■ DIRECTIVE: Pull out the lines from the one containing "Is the sum of" through the one containing "How many groups of bars are there?", both included, and reproduce them word for word without the pictures.

DATA FOR THE TASK: Begin

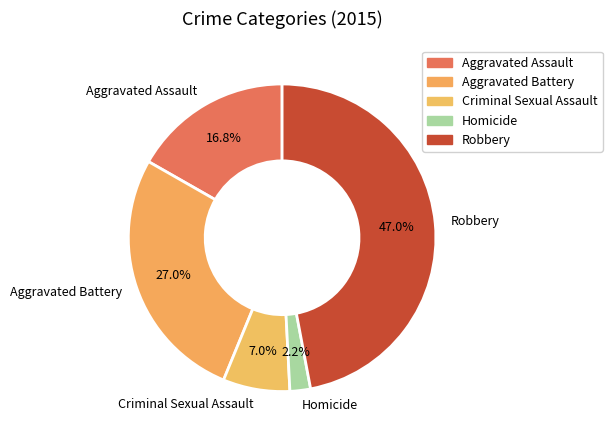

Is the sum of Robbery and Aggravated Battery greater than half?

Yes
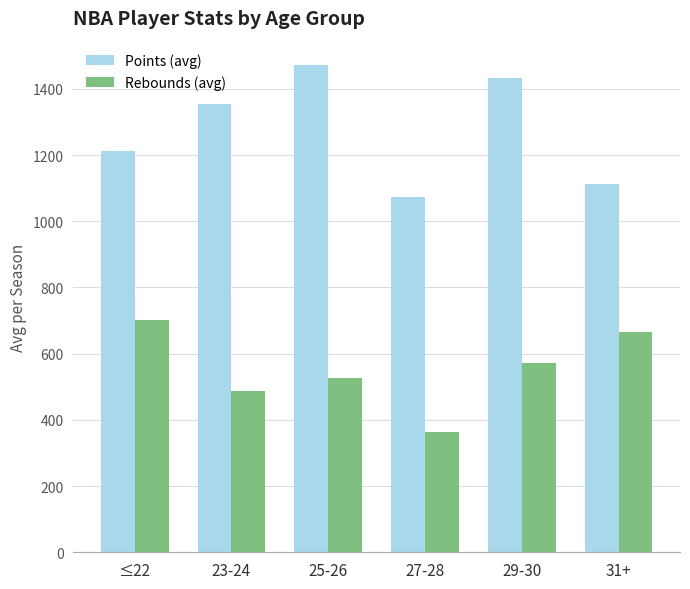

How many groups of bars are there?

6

DATA FOR THE TASK: End
DATA FOR THE TASK: Begin

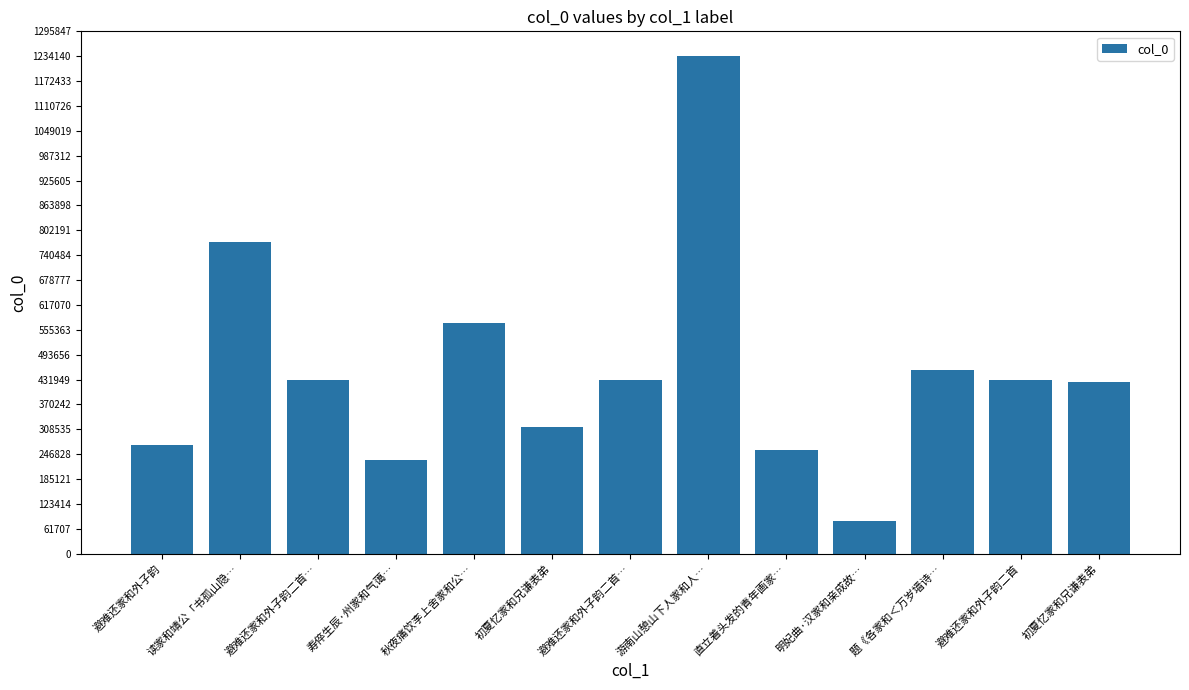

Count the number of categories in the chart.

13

DATA FOR THE TASK: End
DATA FOR THE TASK: Begin

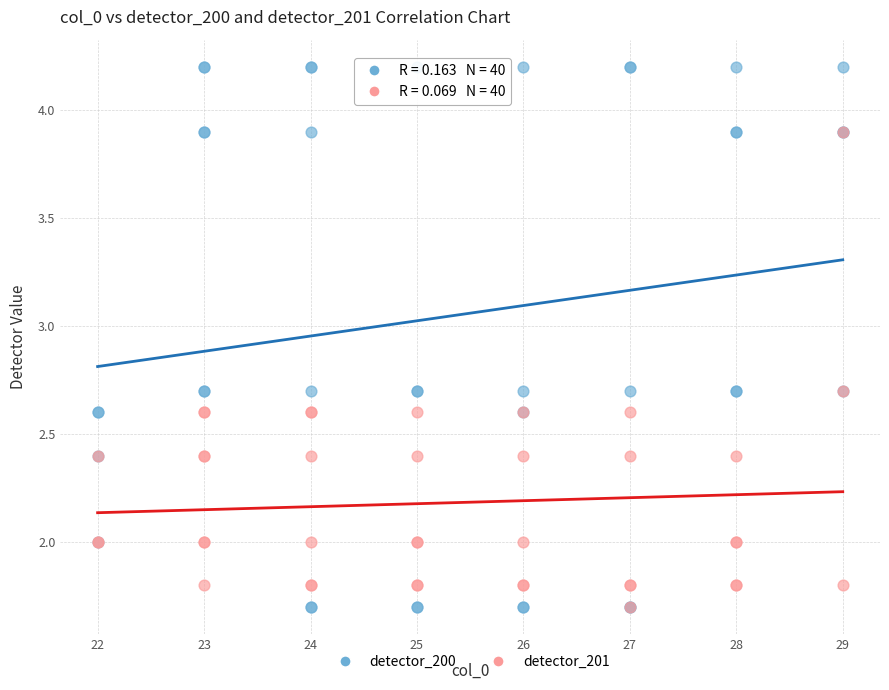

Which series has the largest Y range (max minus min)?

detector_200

DATA FOR THE TASK: End

■ EXERCISE OUTPUT:
Is the sum of Robbery and Aggravated Battery greater than half?

Yes

How many groups of bars are there?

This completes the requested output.